Tranexamic acid has been used in total hip and total knee arthroplasty to decrease intraoperative and postoperative blood loss. Multiple studies have shown decrease in blood transfusions with the use of intravenous or topical tranexamic acid [65, 66]. A recent study has shown similar results with topical tranexamic acid after total shoulder arthroplasty [67]. While further study is needed, the current shoulder arthroplasty results and extrapolation from the hip and knee arthroplasty data suggests that the use of tranexamic acid might be considered during shoulder arthroplasty.

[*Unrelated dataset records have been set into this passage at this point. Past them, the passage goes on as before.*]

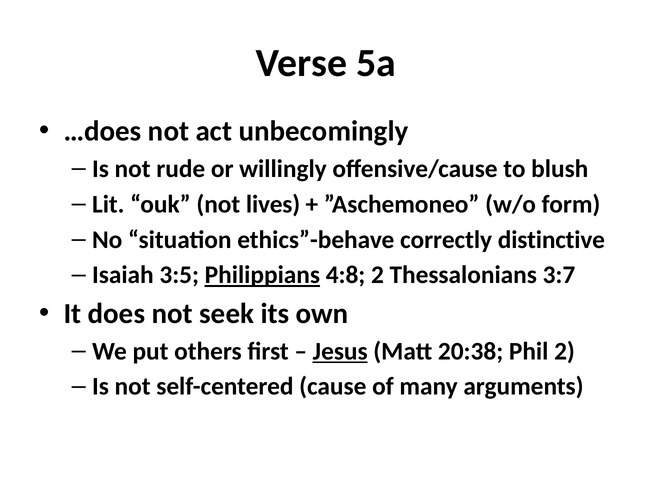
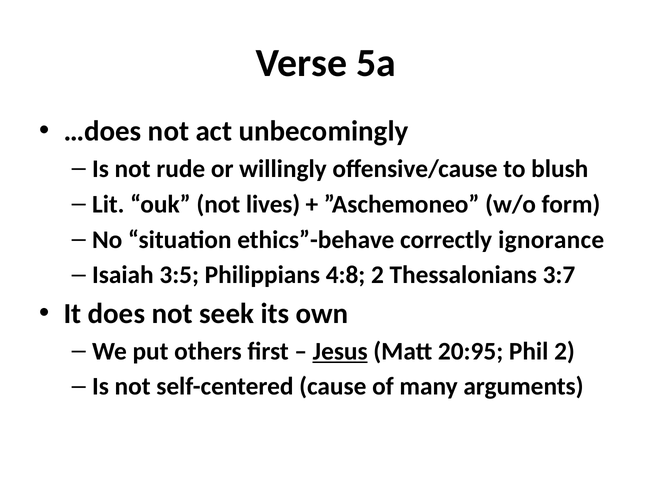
distinctive: distinctive -> ignorance
Philippians underline: present -> none
20:38: 20:38 -> 20:95
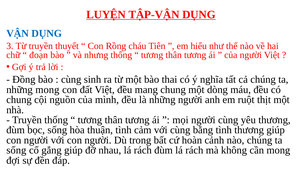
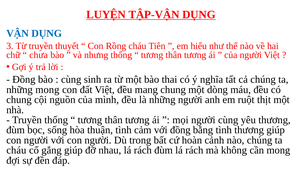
đoạn: đoạn -> chưa
với cùng: cùng -> đồng
sống at (16, 150): sống -> cháu
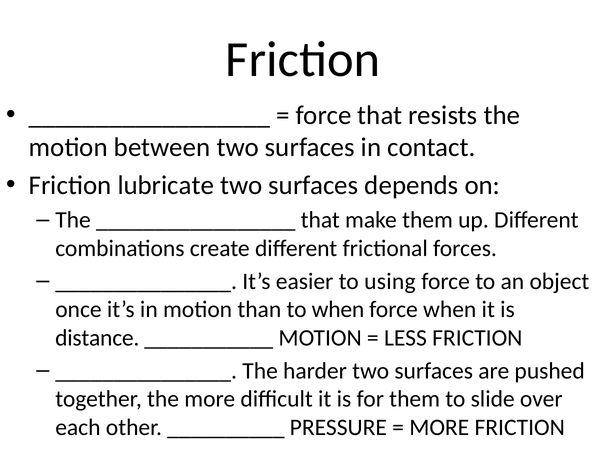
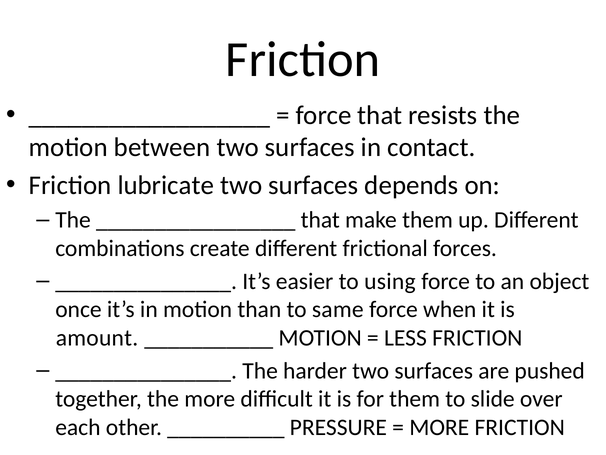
to when: when -> same
distance: distance -> amount
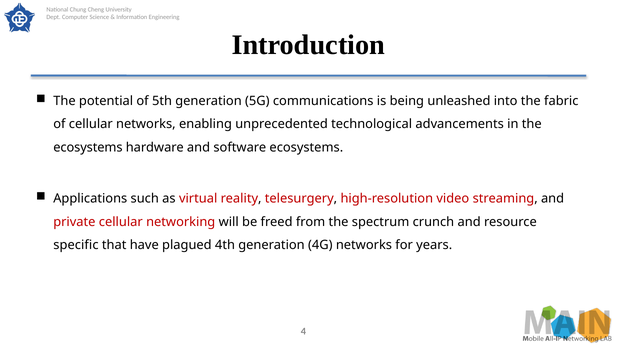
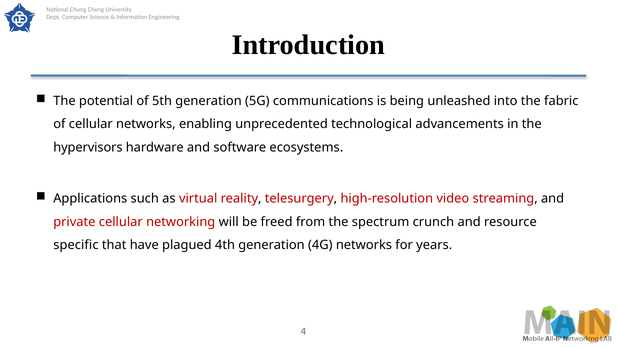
ecosystems at (88, 147): ecosystems -> hypervisors
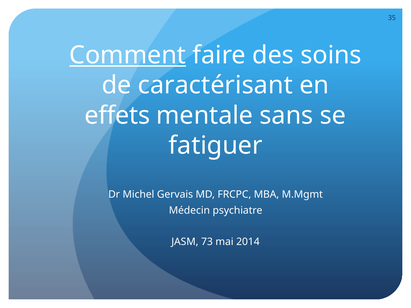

Postoperative Pain Control

Pain control is a concern after every surgery. In older patients, large doses of opioids can cause confusion and delirium. Minimizing opioids decreases many of these side effects. Multiple studies have shown that multimodal pain control results in better pain control and higher satisfaction with lower amounts of opioids. There has been no evidence of increased adverse events with the addition of an interscalene or other peripheral nerve blocks or nerve catheters to a multimodal pain control regimen [68, 69]. Regional anesthesia should be considered for pain control during and immediately after shoulder arthroplasty.

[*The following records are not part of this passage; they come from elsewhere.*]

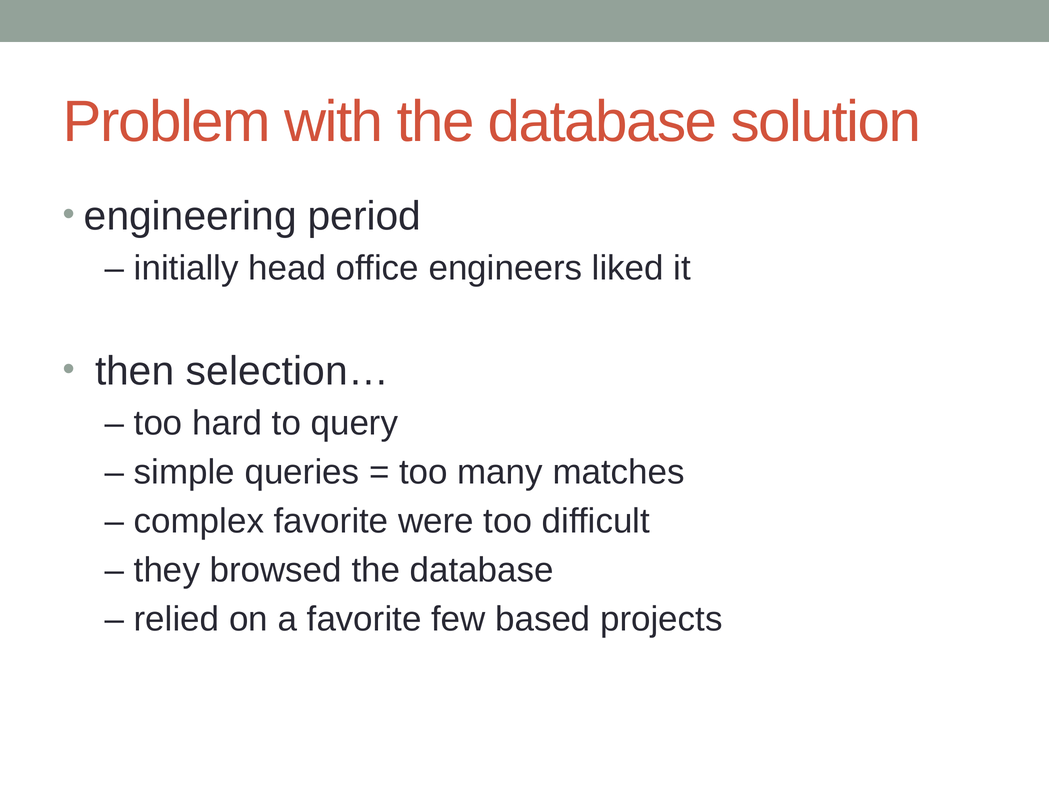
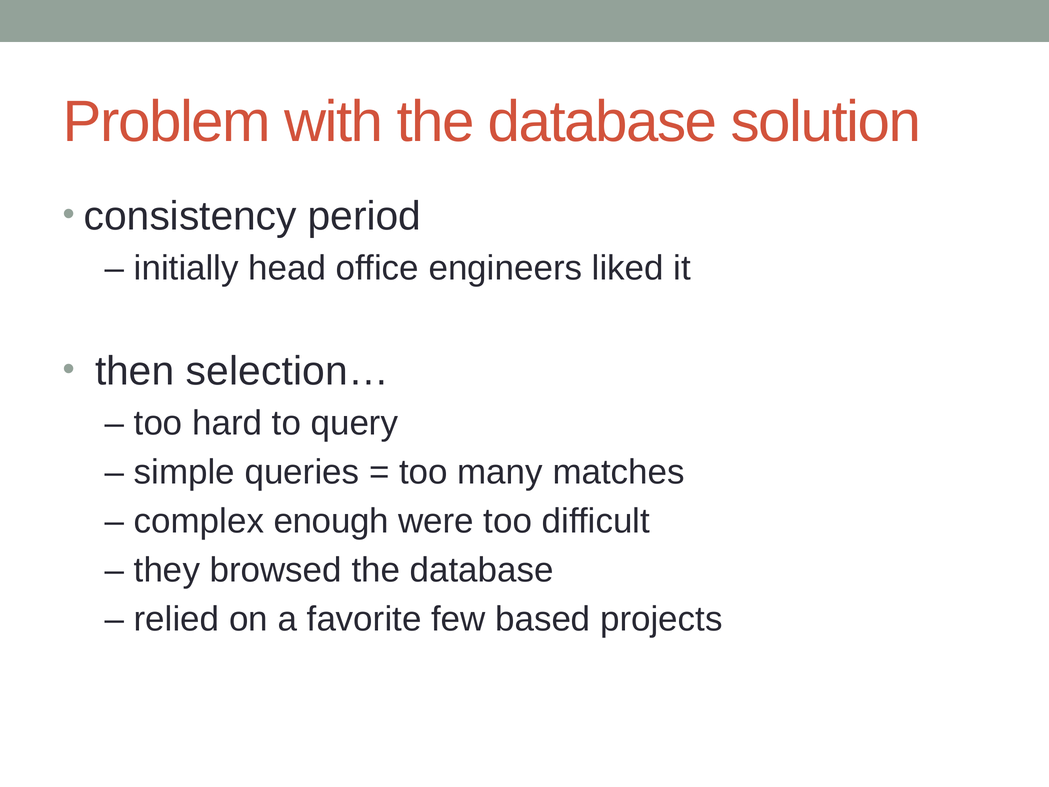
engineering: engineering -> consistency
complex favorite: favorite -> enough
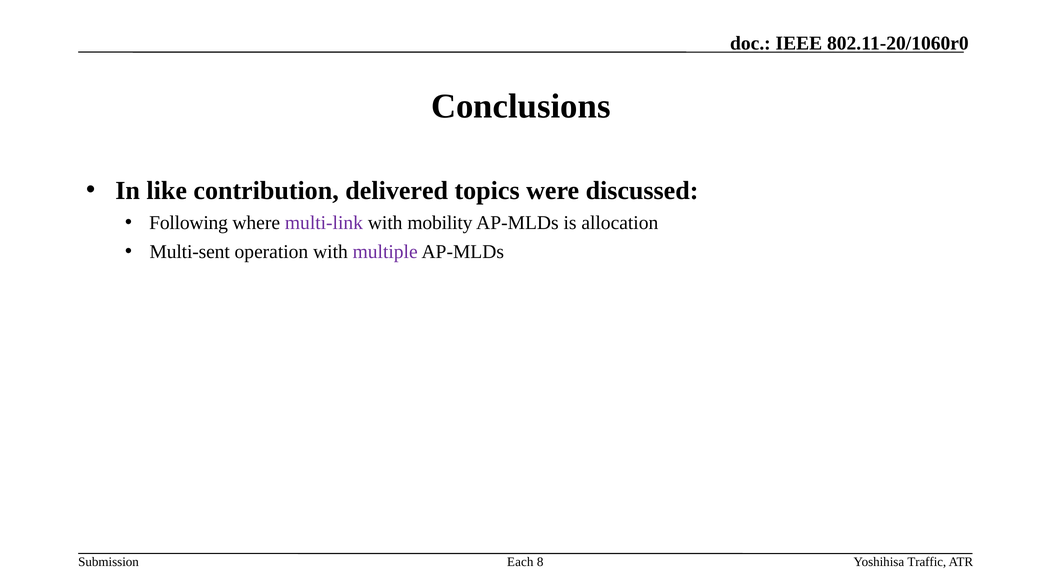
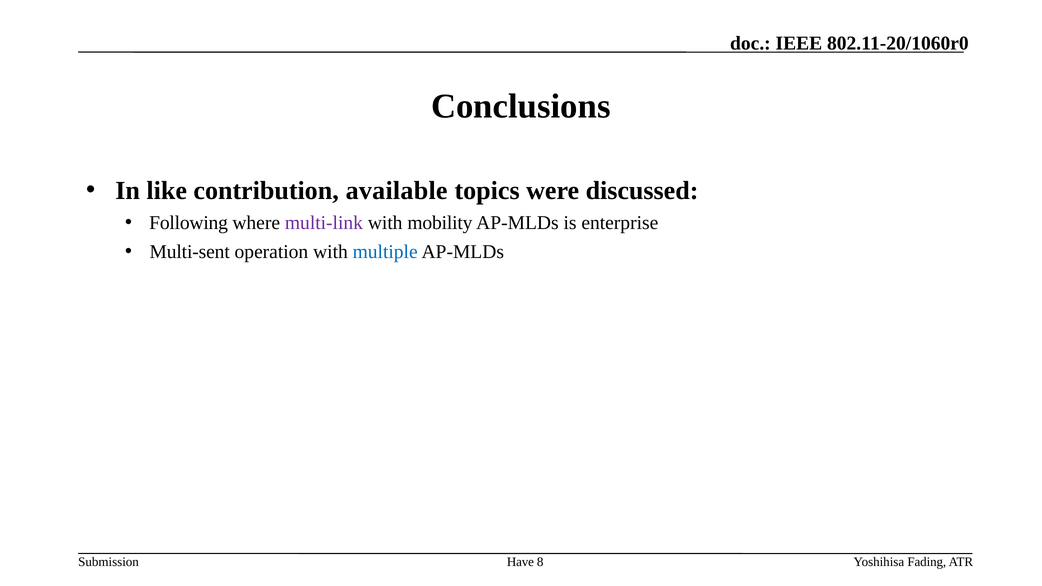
delivered: delivered -> available
allocation: allocation -> enterprise
multiple colour: purple -> blue
Each: Each -> Have
Traffic: Traffic -> Fading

Postoperative Anticoagulation

The use of postoperative anticoagulation after orthopedic surgery is often discussed with regard to hip and knee arthroplasty patients. Shoulder arthroplasty patients tend to have better mobility postoperatively than knee and hip arthroplasty patients, and recent data suggests that deep vein thrombosis after shoulder surgery is lower than after knee arthroplasty [70]. The AAOS clinical practice guidelines recommend either mechanical or chemical venothromboembolism prophylaxis based on patient risk factors. Shoulder arthroplasty patients on anticoagulation preoperatively should have their anticoagulation restarted.

Summary

This chapter outlines the indications for anatomic shoulder arthroplasty and details the preoperative workup that should be completed prior to proceeding with surgery. Subsequent chapters will outline the technical aspects, rehabilitation, and outcomes of the procedure in great detail.